Exercise> What you produce should be an exact transcription of the data, minus any pictures.
⁂
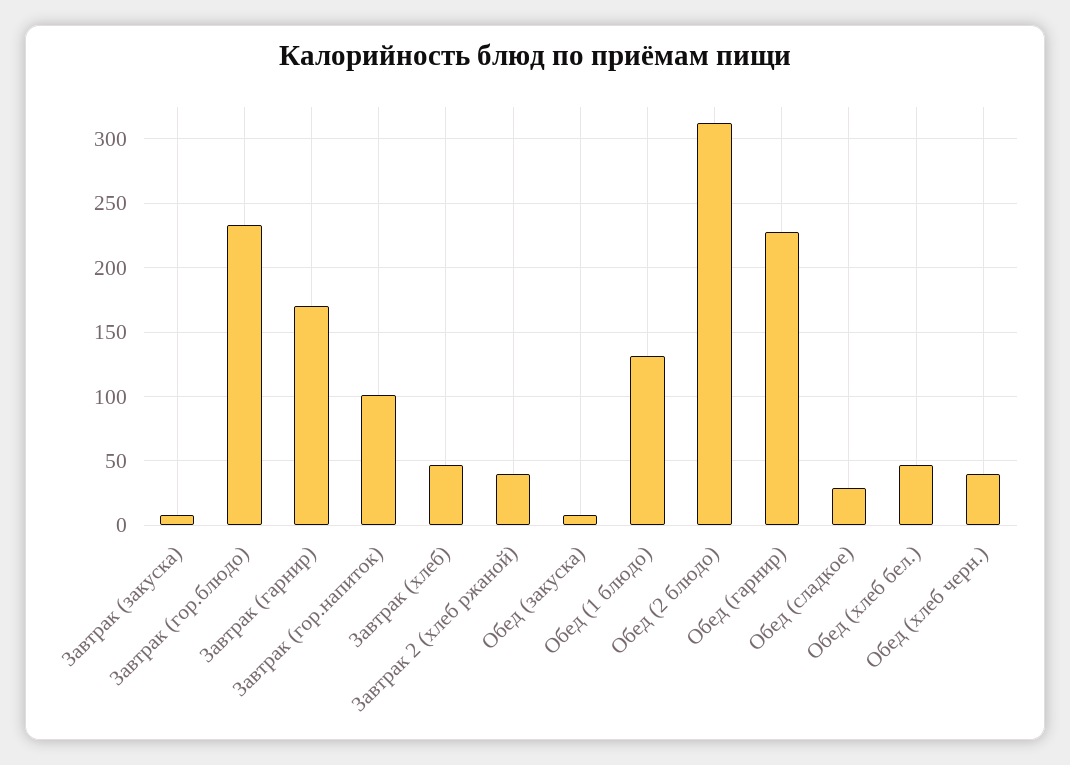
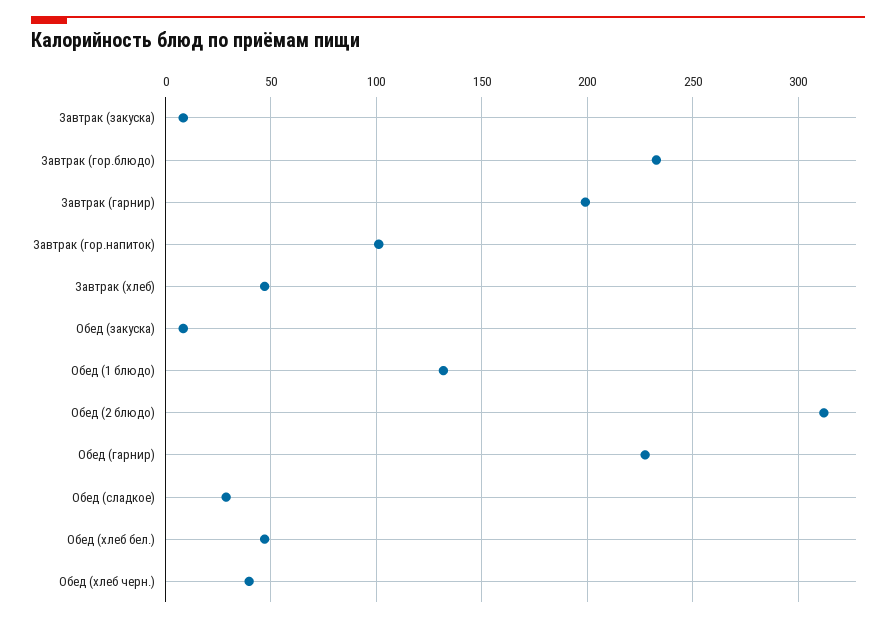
Завтрак (гарнир): 170 -> 200
Завтрак 2 (хлеб ржаной): 40 -> none

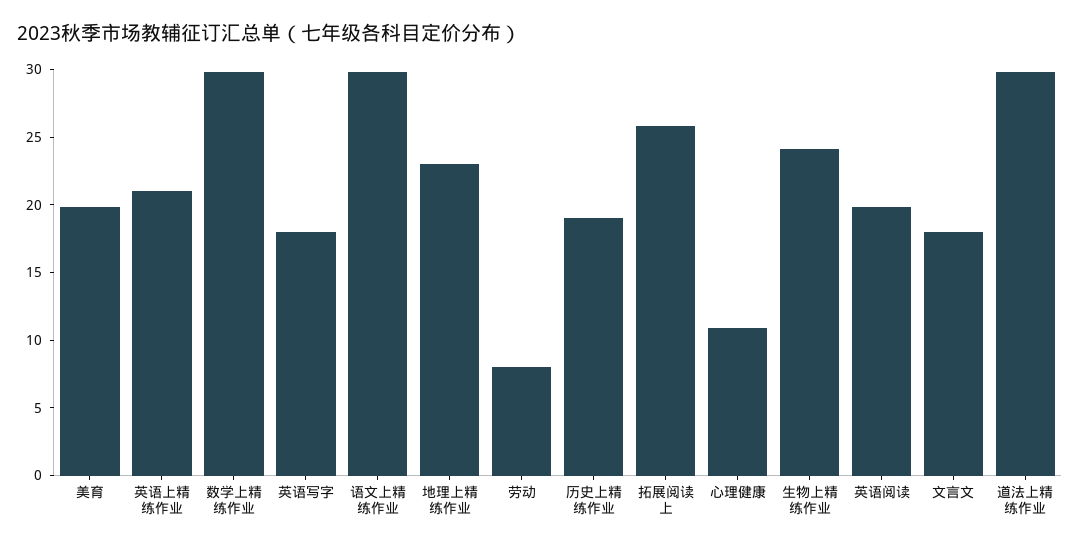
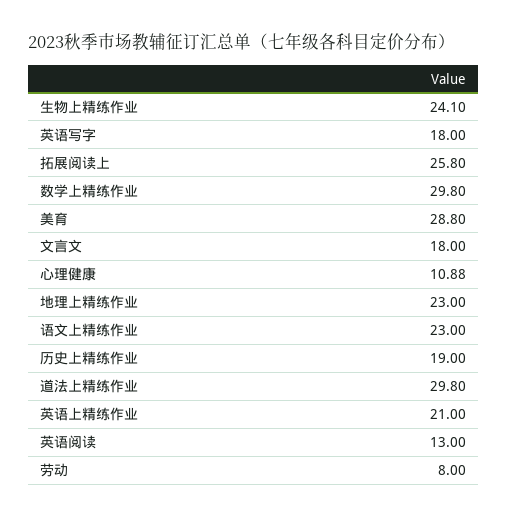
美育: 20 -> 28.8
语文上精练作业: 30 -> 23
英语阅读: 20 -> 13

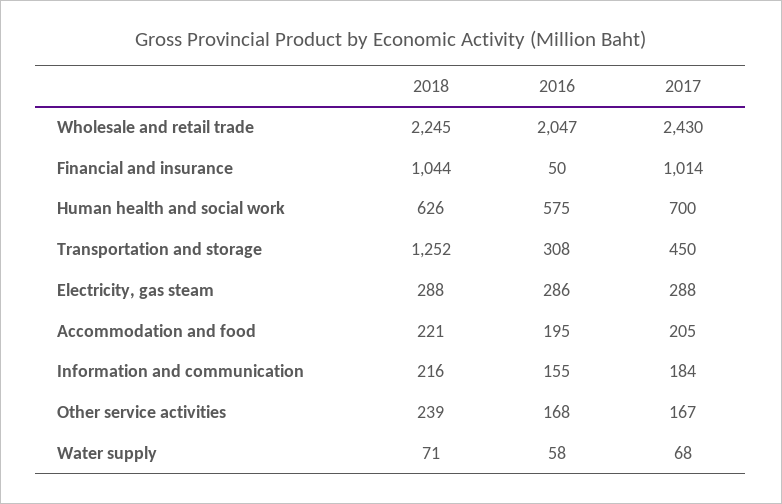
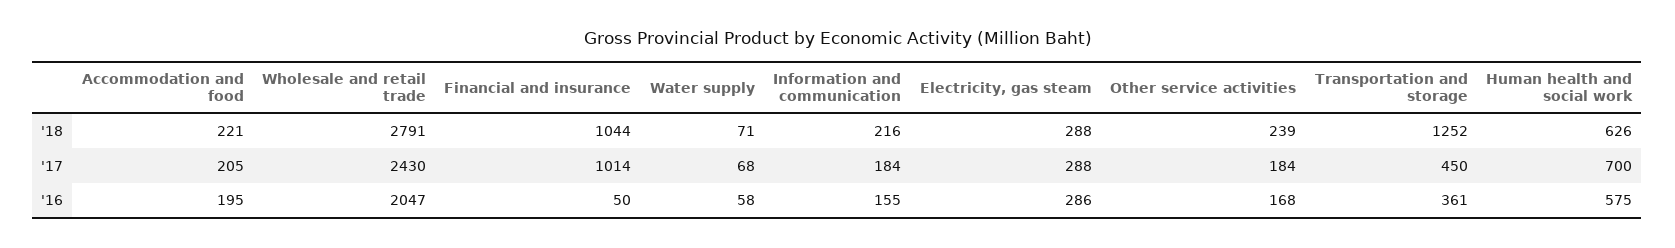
2018, Wholesale and retail trade: 2245 -> 2791
2016, Transportation and storage: 308 -> 361
2017, Other service activities: 167 -> 184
⁂
Solution to the problem>
Завтрак (гарнир): 170 -> 200
Завтрак 2 (хлеб ржаной): 40 -> none

美育: 20 -> 28.8
语文上精练作业: 30 -> 23
英语阅读: 20 -> 13

2018, Wholesale and retail trade: 2245 -> 2791
2016, Transportation and storage: 308 -> 361
2017, Other service activities: 167 -> 184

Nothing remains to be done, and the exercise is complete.